Turn every row below into a numbered list, one line per item, and drop the blank lines.
---- Data extract
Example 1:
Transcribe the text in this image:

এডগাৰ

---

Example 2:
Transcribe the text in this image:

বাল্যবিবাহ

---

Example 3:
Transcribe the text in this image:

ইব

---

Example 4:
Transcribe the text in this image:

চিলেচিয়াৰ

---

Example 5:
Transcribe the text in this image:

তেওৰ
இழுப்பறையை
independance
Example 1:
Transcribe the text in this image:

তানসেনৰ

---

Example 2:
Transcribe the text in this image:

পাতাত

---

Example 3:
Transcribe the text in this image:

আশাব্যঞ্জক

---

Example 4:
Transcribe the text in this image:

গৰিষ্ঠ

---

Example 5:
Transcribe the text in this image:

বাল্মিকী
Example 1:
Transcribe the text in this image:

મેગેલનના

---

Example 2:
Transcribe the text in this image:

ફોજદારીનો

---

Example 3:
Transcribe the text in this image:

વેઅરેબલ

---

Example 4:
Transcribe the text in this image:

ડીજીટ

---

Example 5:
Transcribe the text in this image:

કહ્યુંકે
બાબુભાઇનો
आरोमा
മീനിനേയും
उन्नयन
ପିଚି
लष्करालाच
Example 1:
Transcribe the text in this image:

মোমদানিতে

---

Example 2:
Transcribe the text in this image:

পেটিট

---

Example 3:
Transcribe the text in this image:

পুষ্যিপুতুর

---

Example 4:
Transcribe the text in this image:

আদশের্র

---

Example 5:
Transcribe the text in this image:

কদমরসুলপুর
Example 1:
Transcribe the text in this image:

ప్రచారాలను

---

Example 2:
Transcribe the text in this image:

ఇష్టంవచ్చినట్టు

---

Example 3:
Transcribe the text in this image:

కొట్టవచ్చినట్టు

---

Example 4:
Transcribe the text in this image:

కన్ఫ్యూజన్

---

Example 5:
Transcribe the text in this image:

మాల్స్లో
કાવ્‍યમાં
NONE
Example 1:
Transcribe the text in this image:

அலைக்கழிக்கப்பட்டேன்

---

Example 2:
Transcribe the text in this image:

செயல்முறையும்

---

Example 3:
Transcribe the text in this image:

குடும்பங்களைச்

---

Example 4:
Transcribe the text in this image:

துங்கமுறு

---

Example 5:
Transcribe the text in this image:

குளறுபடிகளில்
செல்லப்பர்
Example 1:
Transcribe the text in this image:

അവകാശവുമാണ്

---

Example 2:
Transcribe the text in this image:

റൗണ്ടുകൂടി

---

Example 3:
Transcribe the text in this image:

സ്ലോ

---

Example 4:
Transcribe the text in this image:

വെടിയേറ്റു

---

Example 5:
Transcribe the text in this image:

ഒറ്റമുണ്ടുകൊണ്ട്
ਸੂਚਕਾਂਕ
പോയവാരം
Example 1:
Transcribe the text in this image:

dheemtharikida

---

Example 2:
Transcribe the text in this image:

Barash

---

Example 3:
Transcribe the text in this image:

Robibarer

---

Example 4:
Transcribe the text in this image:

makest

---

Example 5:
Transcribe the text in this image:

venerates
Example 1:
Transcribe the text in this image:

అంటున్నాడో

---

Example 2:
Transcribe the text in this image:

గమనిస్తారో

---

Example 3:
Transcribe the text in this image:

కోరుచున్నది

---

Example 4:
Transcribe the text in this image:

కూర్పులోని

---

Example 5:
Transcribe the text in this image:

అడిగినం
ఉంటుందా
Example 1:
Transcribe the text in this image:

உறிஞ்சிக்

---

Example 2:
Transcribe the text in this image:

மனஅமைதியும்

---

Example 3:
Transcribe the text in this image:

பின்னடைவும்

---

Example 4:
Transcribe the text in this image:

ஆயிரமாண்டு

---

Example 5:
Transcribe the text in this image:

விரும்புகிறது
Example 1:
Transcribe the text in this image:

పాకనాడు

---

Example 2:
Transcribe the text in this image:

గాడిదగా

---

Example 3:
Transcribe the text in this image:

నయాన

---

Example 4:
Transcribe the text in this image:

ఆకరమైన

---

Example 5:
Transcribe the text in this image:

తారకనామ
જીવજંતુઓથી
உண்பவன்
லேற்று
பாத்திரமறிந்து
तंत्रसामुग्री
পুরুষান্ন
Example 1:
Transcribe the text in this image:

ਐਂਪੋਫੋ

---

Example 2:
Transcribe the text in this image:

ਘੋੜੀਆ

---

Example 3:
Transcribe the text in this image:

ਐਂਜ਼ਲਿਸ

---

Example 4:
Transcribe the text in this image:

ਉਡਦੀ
--------
Correct output:
1. Example 1:
2. Transcribe the text in this image:
3. এডগাৰ
4. ---
5. Example 2:
6. Transcribe the text in this image:
7. বাল্যবিবাহ
8. ---
9. Example 3:
10. Transcribe the text in this image:
11. ইব
12. ---
13. Example 4:
14. Transcribe the text in this image:
15. চিলেচিয়াৰ
16. ---
17. Example 5:
18. Transcribe the text in this image:
19. তেওৰ
20. இழுப்பறையை
21. independance
22. Example 1:
23. Transcribe the text in this image:
24. তানসেনৰ
25. ---
26. Example 2:
27. Transcribe the text in this image:
28. পাতাত
29. ---
30. Example 3:
31. Transcribe the text in this image:
32. আশাব্যঞ্জক
33. ---
34. Example 4:
35. Transcribe the text in this image:
36. গৰিষ্ঠ
37. ---
38. Example 5:
39. Transcribe the text in this image:
40. বাল্মিকী
41. Example 1:
42. Transcribe the text in this image:
43. મેગેલનના
44. ---
45. Example 2:
46. Transcribe the text in this image:
47. ફોજદારીનો
48. ---
49. Example 3:
50. Transcribe the text in this image:
51. વેઅરેબલ
52. ---
53. Example 4:
54. Transcribe the text in this image:
55. ડીજીટ
56. ---
57. Example 5:
58. Transcribe the text in this image:
59. કહ્યુંકે
60. બાબુભાઇનો
61. आरोमा
62. മീനിനേയും
63. उन्नयन
64. ପିଚି
65. लष्करालाच
66. Example 1:
67. Transcribe the text in this image:
68. মোমদানিতে
69. ---
70. Example 2:
71. Transcribe the text in this image:
72. পেটিট
73. ---
74. Example 3:
75. Transcribe the text in this image:
76. পুষ্যিপুতুর
77. ---
78. Example 4:
79. Transcribe the text in this image:
80. আদশের্র
81. ---
82. Example 5:
83. Transcribe the text in this image:
84. কদমরসুলপুর
85. Example 1:
86. Transcribe the text in this image:
87. ప్రచారాలను
88. ---
89. Example 2:
90. Transcribe the text in this image:
91. ఇష్టంవచ్చినట్టు
92. ---
93. Example 3:
94. Transcribe the text in this image:
95. కొట్టవచ్చినట్టు
96. ---
97. Example 4:
98. Transcribe the text in this image:
99. కన్ఫ్యూజన్
100. ---
101. Example 5:
102. Transcribe the text in this image:
103. మాల్స్లో
104. કાવ્‍યમાં
105. NONE
106. Example 1:
107. Transcribe the text in this image:
108. அலைக்கழிக்கப்பட்டேன்
109. ---
110. Example 2:
111. Transcribe the text in this image:
112. செயல்முறையும்
113. ---
114. Example 3:
115. Transcribe the text in this image:
116. குடும்பங்களைச்
117. ---
118. Example 4:
119. Transcribe the text in this image:
120. துங்கமுறு
121. ---
122. Example 5:
123. Transcribe the text in this image:
124. குளறுபடிகளில்
125. செல்லப்பர்
126. Example 1:
127. Transcribe the text in this image:
128. അവകാശവുമാണ്
129. ---
130. Example 2:
131. Transcribe the text in this image:
132. റൗണ്ടുകൂടി
133. ---
134. Example 3:
135. Transcribe the text in this image:
136. സ്ലോ
137. ---
138. Example 4:
139. Transcribe the text in this image:
140. വെടിയേറ്റു
141. ---
142. Example 5:
143. Transcribe the text in this image:
144. ഒറ്റമുണ്ടുകൊണ്ട്
145. ਸੂਚਕਾਂਕ
146. പോയവാരം
147. Example 1:
148. Transcribe the text in this image:
149. dheemtharikida
150. ---
151. Example 2:
152. Transcribe the text in this image:
153. Barash
154. ---
155. Example 3:
156. Transcribe the text in this image:
157. Robibarer
158. ---
159. Example 4:
160. Transcribe the text in this image:
161. makest
162. ---
163. Example 5:
164. Transcribe the text in this image:
165. venerates
166. Example 1:
167. Transcribe the text in this image:
168. అంటున్నాడో
169. ---
170. Example 2:
171. Transcribe the text in this image:
172. గమనిస్తారో
173. ---
174. Example 3:
175. Transcribe the text in this image:
176. కోరుచున్నది
177. ---
178. Example 4:
179. Transcribe the text in this image:
180. కూర్పులోని
181. ---
182. Example 5:
183. Transcribe the text in this image:
184. అడిగినం
185. ఉంటుందా
186. Example 1:
187. Transcribe the text in this image:
188. உறிஞ்சிக்
189. ---
190. Example 2:
191. Transcribe the text in this image:
192. மனஅமைதியும்
193. ---
194. Example 3:
195. Transcribe the text in this image:
196. பின்னடைவும்
197. ---
198. Example 4:
199. Transcribe the text in this image:
200. ஆயிரமாண்டு
201. ---
202. Example 5:
203. Transcribe the text in this image:
204. விரும்புகிறது
205. Example 1:
206. Transcribe the text in this image:
207. పాకనాడు
208. ---
209. Example 2:
210. Transcribe the text in this image:
211. గాడిదగా
212. ---
213. Example 3:
214. Transcribe the text in this image:
215. నయాన
216. ---
217. Example 4:
218. Transcribe the text in this image:
219. ఆకరమైన
220. ---
221. Example 5:
222. Transcribe the text in this image:
223. తారకనామ
224. જીવજંતુઓથી
225. உண்பவன்
226. லேற்று
227. பாத்திரமறிந்து
228. तंत्रसामुग्री
229. পুরুষান্ন
230. Example 1:
231. Transcribe the text in this image:
232. ਐਂਪੋਫੋ
233. ---
234. Example 2:
235. Transcribe the text in this image:
236. ਘੋੜੀਆ
237. ---
238. Example 3:
239. Transcribe the text in this image:
240. ਐਂਜ਼ਲਿਸ
241. ---
242. Example 4:
243. Transcribe the text in this image:
244. ਉਡਦੀ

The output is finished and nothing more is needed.